> [Problems and tasks]:
a - Render the lines of the listing as a JSON list of strings, one string per line and blank lines omitted, covering the stretch from the start of the listing through the line containing "המאיימת לבלוע אותו.". Leave the pictures out.
b - Extend the passage on endurance sports past its final sentence.

> [Excerpt to read]:
Still, as I get more experienced in endurance sports, I've become less possessed with Ironman races.  They certainly pose a staunch test of determination and will, but after the first couple, they become to real adventure what Buzz Lightyear is to Buzz Aldrin.  They're simply a known quantity.  There's a closed course mapped out well in advance, down to the foot, to such an extent that, if they're off by 1/10th of a mile, the race directors hear about it from athletes armed with GPS watches and and indignation.  There are cheering crowds, myriad volunteers offering all manner of gels, bars, snacks, and drinks, and support vehicles that will change your flat tire if you don't mind waiting a few minutes.  And, for the more established races, a quick Google search will yield so many race reports that you'll feel like you've raced the event before you've set foot near it.

I don't mean to denigrate the challenge that Ironman races present.  The point is simply that, when I think about what goals get me out of bed in the morning to train, it's not big races with expos and an army of support.  Instead, it's the thrill of facing a situation in which I'm not quite sure that I'll succeed.  This past August, a friend and I attempted a 300k (190-mile) ride through the mountains of West Virginia that included about 14,000 feet of climbing.  It was just us; no support vehicles, no aid stations, and no guarantees of anything.  After some nutritional mishaps, we found ourselves far behind schedule and racing daylight to crest the Shenandoah mountains so that we could descend before nightfall.  We ultimately found ourselves on the side of a highway, an hour after dark, with trucks flying past, wondering how it was we'd actually get home.  But we did, and that's a day I'll never forget.

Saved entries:
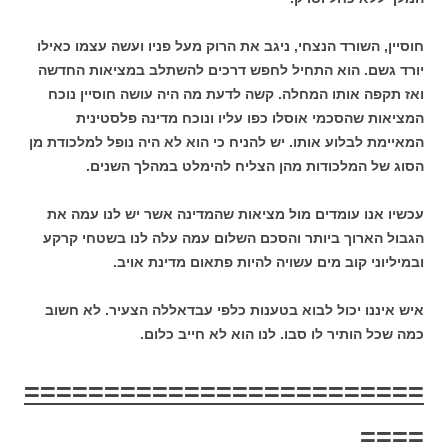
חוסיין, השורד הנצחי, ניגב את הרוק מעל פניו ועשה עצמו כאילו
יורד גשם. הוא התחיל לחפש דרכים להשתלב במציאות החדשה
ואז תקפה אותו המחלה. קשה לדעת מה היה עושה חוסיין נוכח
המציאות שהסכמי אוסלו כפו עליו ונוכח מדינה פלסטינית
המאיימת לבלוע אותו. יש להניח כי הוא לא היה נופל למלכודת מן
הסוג של המלכודות מהן הצליח להימלט במהלך השנים.
עכשיו אנו עומדים מול מציאות שהמדינה אשר יש לנו עמה את
הגבול הארוך ביותר והסכם השלום עמה עלה לנו בשטחי קרקע
ובמיליוני קוב מים עשויה להיות פתאום מדינת אויב.
איש איננו יכול לבוא בטענות כלפי עבדאללה הצעיר. לא חשוב
כמה שכל הותיר
לו סבו. לנו הוא לא חייב כלום.
=========================
====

> [Answers provided]:
a -
[
  "חוסיין, השורד הנצחי, ניגב את הרוק מעל פניו ועשה עצמו כאילו",
  "יורד גשם. הוא התחיל לחפש דרכים להשתלב במציאות החדשה",
  "ואז תקפה אותו המחלה. קשה לדעת מה היה עושה חוסיין נוכח",
  "המציאות שהסכמי אוסלו כפו עליו ונוכח מדינה פלסטינית",
  "המאיימת לבלוע אותו. יש להניח כי הוא לא היה נופל למלכודת מן"
]

b -
In the next couple of years, I'm planning more of these adventures into the unknown.  This summer, I plan to compete in the Saratoga 12-hour Time Trial, where the object is to ride as far as possible on a designated course in 12 hours, in a self-supported manner.  Then, six weeks after Ironman Mont Tremblant, I'll try my hand in the Tejas 500, a 500-mile non-drafting bike race with a time cutoff of 36, 42, or 48 hours (your choice).  Success wins qualification for the Race Across America, a 3,000-mile, 9-day trek that I'll likely do as a relay with some friends in 2014.  Then, in winter of 2013, I'm planning an assault on Challenge Wanaka on the South Island of New Zealand.

Challenge Wananka bike.
Challenge Wanaka run
Next, in the summer of 2013, I'm looking forward to attempting the High Country 1200k, a 4-day, 750-mile ride through the high peaks of Colorado.

High country.
Qualifying for High Country will require completing unsupported, hilly rides of 200k, 300k, 400k, and 600k in the months beforehand, so that, too, will be an excuse to see where the road takes me. 

Someday, I'd like to toss my hat (and head) into the ring for The Brutal Double-Ironman in Wales, which is designed to be the toughest in the world.  The second half of the double-marathon climbs straight up Mt. Snowdon, the highest mountain in Wales.

The Brutal, Wales.

I can't wait; in the words of Marillion, "Wide awake on the edge of the world."  It's possible, perhaps likely, that not all of these ambitions will come to fruition, but that's life.  In the meantime, there's no drawback to thinking wistfully about them.

What picture in your mind's eye gets your pulse racing?  What mountain does your long road climb?

Sunday, December 11, 2011

Jingling the Majority of the Way

This would have been my view of the finish line had I finished 205 places higher.
This morning I raced the Jingle All the Way 8k, my last race of the season.  I've spent the two weeks since Ironman Cozumel with a stew of exhaustion, injury, and Mexican Death Plague, so I consider turning out for this race to be a victory in of itself.  I told my friends who were racing that I'd be happy with a pace of 7 minutes or better, and that's pretty much exactly what I did: 34:34, or 6:58/mile.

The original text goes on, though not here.